[WATCH] Delia accuses Prime Minister of ‘lying’ about workers being paid €1 an hour

The PN leader said that as the Prime Minister had done on other issues, he was claiming not to know anything in order not to take action

Nationalist Party leader Adrian Delia has accused the Prime Minister of lying to the nation when yesterday he rejected claims by the Opposition leader that some workers were being paid as little as €1 an hour.

Yesterday, during a debate against the Prime Minister, Delia quoted UHM CEO Josef Vella who said that the union had recently discovered that a group of foreign workers were being paid €1 and that rather than being paid directly, their wages were being transferred to an agency in India.  

Speaking during a political activity in Sliema, Delia said that while the Prime Minister denied the claims, the person who had originally made them was none other than Foundation for Social Welfare services and former Labour mayor Alfred Grixti.

Moreover, Delia said, he had made them in the presence of the Prime Minister.

“He lied to the whole nation and tried to make it seem as though I was lying and that I had incorrect information when he had the information himself and did nothing about it,” Delia insisted.

“Like with other issues, he is saying he doesn’t have any information and can’t take the necessary step when in reality he does,” Delia said.

He described the Prime Minister as one of the country’s most able propagandists but insisted that the country could now see through him. “He told us that about all these rich people he wants to see when 72,000 people on the brink of poverty, and he does nothing.”

Delia again stressed that wages in Malta had increased by one of the lowest rates across the EU, adding that the government’s surplus  or the country’s GDP did not reflect how well people were doing, and only showed that the population was growing.  

“Your portion, your slice is getting smaller,” he insisted. “Between 2016 and 2016, 64% of Maltese workers effectively started earning less.”

Moreover, he said that while Muscat wanted all Maltese people to become  managers, the country had the second highest rate of early school leavers, with the PN leader pinning the blame on the government, which he said was not investing enough in education.

He said the government had created an environment that was so expensive that it pushed talented Maltese youths to seek opportunities abroad.

Delia went on to say that the Prime Minister had shamelessly said that Malta’s rule of law was intact. He said that while the Attorney General had been allowed to work independently under a PN administration, this couldn’t be said for the present government.

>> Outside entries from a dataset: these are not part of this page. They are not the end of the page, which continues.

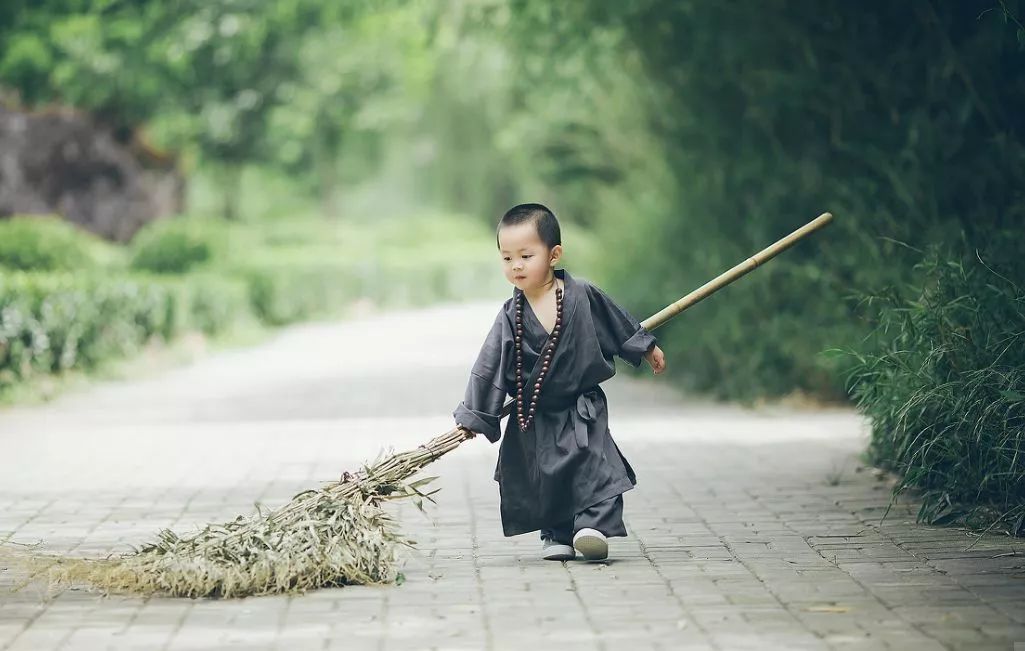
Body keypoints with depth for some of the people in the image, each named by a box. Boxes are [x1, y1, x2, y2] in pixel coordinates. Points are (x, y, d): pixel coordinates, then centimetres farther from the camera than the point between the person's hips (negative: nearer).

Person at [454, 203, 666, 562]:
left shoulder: (584, 296, -10)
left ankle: (595, 525, -18)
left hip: (582, 410, -1)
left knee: (593, 464, -16)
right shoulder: (510, 317, -9)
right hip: (534, 418, 1)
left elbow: (618, 322, 7)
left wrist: (646, 347, 17)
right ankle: (556, 535, 18)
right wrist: (474, 415, -6)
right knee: (545, 477, 4)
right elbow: (488, 366, -6)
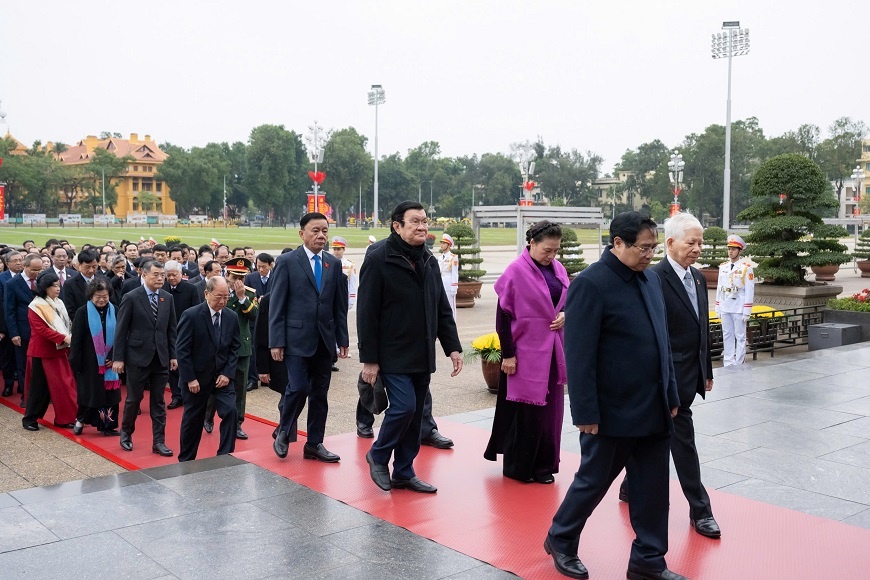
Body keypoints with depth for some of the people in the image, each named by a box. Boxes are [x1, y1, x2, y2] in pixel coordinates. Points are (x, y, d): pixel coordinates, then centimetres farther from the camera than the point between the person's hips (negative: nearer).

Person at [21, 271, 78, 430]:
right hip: (42, 352, -6)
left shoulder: (58, 304, 10)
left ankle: (64, 418, 8)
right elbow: (42, 329, -21)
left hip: (59, 350, 6)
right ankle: (29, 418, 15)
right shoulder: (35, 306, -11)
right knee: (39, 386, 1)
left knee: (64, 384, 2)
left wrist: (67, 343, 3)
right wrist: (64, 338, -27)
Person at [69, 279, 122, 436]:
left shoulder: (114, 312, 1)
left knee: (110, 393, 4)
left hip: (109, 362, 2)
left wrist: (114, 357, -7)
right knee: (90, 393, 7)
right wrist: (75, 363, -9)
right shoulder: (83, 313, -6)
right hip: (90, 362, -2)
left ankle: (108, 426, 14)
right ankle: (80, 420, 29)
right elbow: (76, 340, -6)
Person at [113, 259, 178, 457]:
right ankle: (126, 432, 31)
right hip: (138, 357, -3)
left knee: (158, 401, 7)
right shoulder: (131, 297, -7)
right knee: (134, 398, 8)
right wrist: (118, 358, -9)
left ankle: (158, 441, 13)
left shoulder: (168, 298, 5)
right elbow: (121, 330, -6)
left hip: (161, 358, 3)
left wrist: (173, 355, 6)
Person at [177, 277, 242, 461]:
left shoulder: (232, 317, -1)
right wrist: (190, 378, -15)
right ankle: (186, 461, 28)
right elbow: (183, 350, -13)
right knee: (193, 419, 10)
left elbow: (235, 347, 3)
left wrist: (227, 373, -8)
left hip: (222, 376, 3)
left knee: (230, 412, -13)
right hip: (196, 377, -3)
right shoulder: (191, 315, -13)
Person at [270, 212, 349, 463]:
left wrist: (342, 339, 7)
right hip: (297, 338, -4)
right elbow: (277, 305, -6)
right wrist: (276, 341, -10)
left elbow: (340, 306, 10)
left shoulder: (334, 263, 9)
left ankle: (314, 444, 19)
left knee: (320, 394, 8)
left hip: (325, 339, 5)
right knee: (298, 388, -10)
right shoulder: (287, 261, -4)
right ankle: (283, 433, 15)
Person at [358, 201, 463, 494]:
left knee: (415, 414, 10)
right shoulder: (378, 260, -10)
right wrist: (369, 359, -14)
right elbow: (366, 313, -12)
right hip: (393, 355, -7)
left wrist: (453, 347, 7)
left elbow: (442, 309, 15)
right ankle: (378, 456, 12)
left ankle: (404, 473, 23)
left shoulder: (429, 261, 11)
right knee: (404, 406, -14)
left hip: (422, 356, 7)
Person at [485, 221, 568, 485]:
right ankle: (517, 467, 20)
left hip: (553, 352, 6)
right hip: (526, 353, -6)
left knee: (550, 410, 11)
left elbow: (568, 301, 18)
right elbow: (503, 316, -11)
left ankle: (543, 465, 24)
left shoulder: (558, 269, 5)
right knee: (524, 411, 4)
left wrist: (565, 314, -6)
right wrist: (508, 354, -13)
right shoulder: (516, 271, -12)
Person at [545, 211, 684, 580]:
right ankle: (560, 540, 32)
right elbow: (579, 355, -17)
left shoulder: (651, 279, 9)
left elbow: (661, 342, 15)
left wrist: (671, 395, 14)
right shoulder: (590, 283, -15)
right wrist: (586, 412, -18)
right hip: (613, 412, -7)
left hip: (653, 409, 7)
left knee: (652, 489, 12)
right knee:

READ MORE: Joseph Muscat and Adrian Delia spar in calm debate

He pointed to successive reports complied by various European entities like Greco and the Venice Commission, which Delia said had condemned the government’s actions.

Delia, started off his address by thanking all those who the country relied on to offer their services, from rubbish collectors, to cleaners and all of those who worked using their hands, including farmers.

“Joseph Muscat doesn’t want them to work in the sun, which is why he is going to destroy farming and animal husbandry because he said they don’t contribute to our economy,” he said, again accusing the Prime Minister of growing the economy by increasing the country’s population.

“Thank you to those who every day, whether they chose to do so or not, work with their hands and give a service to all of society,” he continued.

The Labour Party, he said, had lost its social conscience and was today ashamed to say it was a socialist party.